Data below:

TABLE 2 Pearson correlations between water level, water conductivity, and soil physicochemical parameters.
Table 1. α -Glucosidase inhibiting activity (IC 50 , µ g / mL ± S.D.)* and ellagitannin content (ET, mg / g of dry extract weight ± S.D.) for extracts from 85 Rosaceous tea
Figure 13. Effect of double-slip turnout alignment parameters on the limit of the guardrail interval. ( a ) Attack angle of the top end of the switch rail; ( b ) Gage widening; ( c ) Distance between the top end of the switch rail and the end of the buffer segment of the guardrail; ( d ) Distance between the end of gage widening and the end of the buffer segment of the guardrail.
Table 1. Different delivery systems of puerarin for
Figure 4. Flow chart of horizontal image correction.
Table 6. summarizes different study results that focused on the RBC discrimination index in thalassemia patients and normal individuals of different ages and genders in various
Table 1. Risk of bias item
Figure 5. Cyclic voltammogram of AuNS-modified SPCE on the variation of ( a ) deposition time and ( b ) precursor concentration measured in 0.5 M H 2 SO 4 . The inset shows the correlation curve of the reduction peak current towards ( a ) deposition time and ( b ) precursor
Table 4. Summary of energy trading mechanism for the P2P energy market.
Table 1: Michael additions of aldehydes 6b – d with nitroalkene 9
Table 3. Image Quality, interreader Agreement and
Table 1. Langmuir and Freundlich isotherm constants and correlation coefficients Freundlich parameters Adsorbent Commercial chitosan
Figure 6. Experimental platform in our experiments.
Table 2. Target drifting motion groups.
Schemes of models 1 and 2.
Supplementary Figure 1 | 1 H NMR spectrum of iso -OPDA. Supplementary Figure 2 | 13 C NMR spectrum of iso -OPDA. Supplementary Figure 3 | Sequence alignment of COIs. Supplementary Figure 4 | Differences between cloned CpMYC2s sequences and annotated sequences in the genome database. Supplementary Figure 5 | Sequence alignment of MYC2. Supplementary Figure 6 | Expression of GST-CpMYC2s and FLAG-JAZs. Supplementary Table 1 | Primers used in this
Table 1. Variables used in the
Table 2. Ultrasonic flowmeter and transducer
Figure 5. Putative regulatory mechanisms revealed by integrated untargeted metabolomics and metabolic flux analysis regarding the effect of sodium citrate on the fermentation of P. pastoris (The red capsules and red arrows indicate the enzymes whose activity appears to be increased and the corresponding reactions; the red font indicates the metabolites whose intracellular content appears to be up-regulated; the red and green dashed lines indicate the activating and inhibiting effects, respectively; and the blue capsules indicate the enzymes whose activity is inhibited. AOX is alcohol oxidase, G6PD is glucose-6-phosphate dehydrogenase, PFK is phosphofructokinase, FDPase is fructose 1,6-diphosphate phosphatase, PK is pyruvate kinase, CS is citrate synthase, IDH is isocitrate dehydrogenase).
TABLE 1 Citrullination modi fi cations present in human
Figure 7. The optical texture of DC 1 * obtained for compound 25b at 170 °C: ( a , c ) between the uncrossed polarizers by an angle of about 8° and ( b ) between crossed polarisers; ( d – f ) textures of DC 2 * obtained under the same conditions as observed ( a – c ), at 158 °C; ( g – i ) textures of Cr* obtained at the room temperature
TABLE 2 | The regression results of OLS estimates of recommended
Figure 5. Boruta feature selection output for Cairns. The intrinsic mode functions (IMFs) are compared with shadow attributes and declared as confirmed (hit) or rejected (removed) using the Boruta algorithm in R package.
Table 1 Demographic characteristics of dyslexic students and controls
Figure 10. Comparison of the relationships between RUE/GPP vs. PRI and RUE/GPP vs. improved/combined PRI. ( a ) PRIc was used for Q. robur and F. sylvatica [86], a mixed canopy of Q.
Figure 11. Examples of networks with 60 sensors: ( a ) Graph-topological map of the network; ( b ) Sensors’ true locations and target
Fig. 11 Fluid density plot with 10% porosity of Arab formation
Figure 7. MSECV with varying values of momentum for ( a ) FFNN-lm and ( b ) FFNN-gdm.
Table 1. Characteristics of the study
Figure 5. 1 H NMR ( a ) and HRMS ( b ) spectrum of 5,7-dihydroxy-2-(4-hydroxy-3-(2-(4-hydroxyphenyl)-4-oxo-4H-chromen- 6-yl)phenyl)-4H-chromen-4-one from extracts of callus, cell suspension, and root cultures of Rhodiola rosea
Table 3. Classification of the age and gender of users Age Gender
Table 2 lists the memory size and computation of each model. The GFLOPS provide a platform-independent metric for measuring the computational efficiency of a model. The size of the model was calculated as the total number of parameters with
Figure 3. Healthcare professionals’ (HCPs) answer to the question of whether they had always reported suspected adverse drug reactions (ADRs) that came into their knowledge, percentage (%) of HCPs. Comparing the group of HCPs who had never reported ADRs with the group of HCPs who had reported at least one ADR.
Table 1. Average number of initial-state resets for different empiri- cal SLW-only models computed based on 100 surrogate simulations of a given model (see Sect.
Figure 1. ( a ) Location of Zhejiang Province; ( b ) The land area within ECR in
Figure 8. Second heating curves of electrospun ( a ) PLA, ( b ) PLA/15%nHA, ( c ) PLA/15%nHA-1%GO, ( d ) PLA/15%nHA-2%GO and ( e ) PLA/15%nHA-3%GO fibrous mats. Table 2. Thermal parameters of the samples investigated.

End of Data.

# What the exercise asks:
Restate the data above in full, keeping every word as it is.

# Response area:
TABLE 2 Pearson correlations between water level, water conductivity, and soil physicochemical parameters.
Table 1. α -Glucosidase inhibiting activity (IC 50 , µ g / mL ± S.D.)* and ellagitannin content (ET, mg / g of dry extract weight ± S.D.) for extracts from 85 Rosaceous tea
Figure 13. Effect of double-slip turnout alignment parameters on the limit of the guardrail interval. ( a ) Attack angle of the top end of the switch rail; ( b ) Gage widening; ( c ) Distance between the top end of the switch rail and the end of the buffer segment of the guardrail; ( d ) Distance between the end of gage widening and the end of the buffer segment of the guardrail.
Table 1. Different delivery systems of puerarin for
Figure 4. Flow chart of horizontal image correction.
Table 6. summarizes different study results that focused on the RBC discrimination index in thalassemia patients and normal individuals of different ages and genders in various
Table 1. Risk of bias item
Figure 5. Cyclic voltammogram of AuNS-modified SPCE on the variation of ( a ) deposition time and ( b ) precursor concentration measured in 0.5 M H 2 SO 4 . The inset shows the correlation curve of the reduction peak current towards ( a ) deposition time and ( b ) precursor
Table 4. Summary of energy trading mechanism for the P2P energy market.
Table 1: Michael additions of aldehydes 6b – d with nitroalkene 9
Table 3. Image Quality, interreader Agreement and
Table 1. Langmuir and Freundlich isotherm constants and correlation coefficients Freundlich parameters Adsorbent Commercial chitosan
Figure 6. Experimental platform in our experiments.
Table 2. Target drifting motion groups.
Schemes of models 1 and 2.
Supplementary Figure 1 | 1 H NMR spectrum of iso -OPDA. Supplementary Figure 2 | 13 C NMR spectrum of iso -OPDA. Supplementary Figure 3 | Sequence alignment of COIs. Supplementary Figure 4 | Differences between cloned CpMYC2s sequences and annotated sequences in the genome database. Supplementary Figure 5 | Sequence alignment of MYC2. Supplementary Figure 6 | Expression of GST-CpMYC2s and FLAG-JAZs. Supplementary Table 1 | Primers used in this
Table 1. Variables used in the
Table 2. Ultrasonic flowmeter and transducer
Figure 5. Putative regulatory mechanisms revealed by integrated untargeted metabolomics and metabolic flux analysis regarding the effect of sodium citrate on the fermentation of P. pastoris (The red capsules and red arrows indicate the enzymes whose activity appears to be increased and the corresponding reactions; the red font indicates the metabolites whose intracellular content appears to be up-regulated; the red and green dashed lines indicate the activating and inhibiting effects, respectively; and the blue capsules indicate the enzymes whose activity is inhibited. AOX is alcohol oxidase, G6PD is glucose-6-phosphate dehydrogenase, PFK is phosphofructokinase, FDPase is fructose 1,6-diphosphate phosphatase, PK is pyruvate kinase, CS is citrate synthase, IDH is isocitrate dehydrogenase).
TABLE 1 Citrullination modi fi cations present in human
Figure 7. The optical texture of DC 1 * obtained for compound 25b at 170 °C: ( a , c ) between the uncrossed polarizers by an angle of about 8° and ( b ) between crossed polarisers; ( d – f ) textures of DC 2 * obtained under the same conditions as observed ( a – c ), at 158 °C; ( g – i ) textures of Cr* obtained at the room temperature
TABLE 2 | The regression results of OLS estimates of recommended
Figure 5. Boruta feature selection output for Cairns. The intrinsic mode functions (IMFs) are compared with shadow attributes and declared as confirmed (hit) or rejected (removed) using the Boruta algorithm in R package.
Table 1 Demographic characteristics of dyslexic students and controls
Figure 10. Comparison of the relationships between RUE/GPP vs. PRI and RUE/GPP vs. improved/combined PRI. ( a ) PRIc was used for Q. robur and F. sylvatica [86], a mixed canopy of Q.
Figure 11. Examples of networks with 60 sensors: ( a ) Graph-topological map of the network; ( b ) Sensors’ true locations and target
Fig. 11 Fluid density plot with 10% porosity of Arab formation
Figure 7. MSECV with varying values of momentum for ( a ) FFNN-lm and ( b ) FFNN-gdm.
Table 1. Characteristics of the study
Figure 5. 1 H NMR ( a ) and HRMS ( b ) spectrum of 5,7-dihydroxy-2-(4-hydroxy-3-(2-(4-hydroxyphenyl)-4-oxo-4H-chromen- 6-yl)phenyl)-4H-chromen-4-one from extracts of callus, cell suspension, and root cultures of Rhodiola rosea
Table 3. Classification of the age and gender of users Age Gender
Table 2 lists the memory size and computation of each model. The GFLOPS provide a platform-independent metric for measuring the computational efficiency of a model. The size of the model was calculated as the total number of parameters with
Figure 3. Healthcare professionals’ (HCPs) answer to the question of whether they had always reported suspected adverse drug reactions (ADRs) that came into their knowledge, percentage (%) of HCPs. Comparing the group of HCPs who had never reported ADRs with the group of HCPs who had reported at least one ADR.
Table 1. Average number of initial-state resets for different empiri- cal SLW-only models computed based on 100 surrogate simulations of a given model (see Sect.
Figure 1. ( a ) Location of Zhejiang Province; ( b ) The land area within ECR in
Figure 8. Second heating curves of electrospun ( a ) PLA, ( b ) PLA/15%nHA, ( c ) PLA/15%nHA-1%GO, ( d ) PLA/15%nHA-2%GO and ( e ) PLA/15%nHA-3%GO fibrous mats. Table 2. Thermal parameters of the samples investigated.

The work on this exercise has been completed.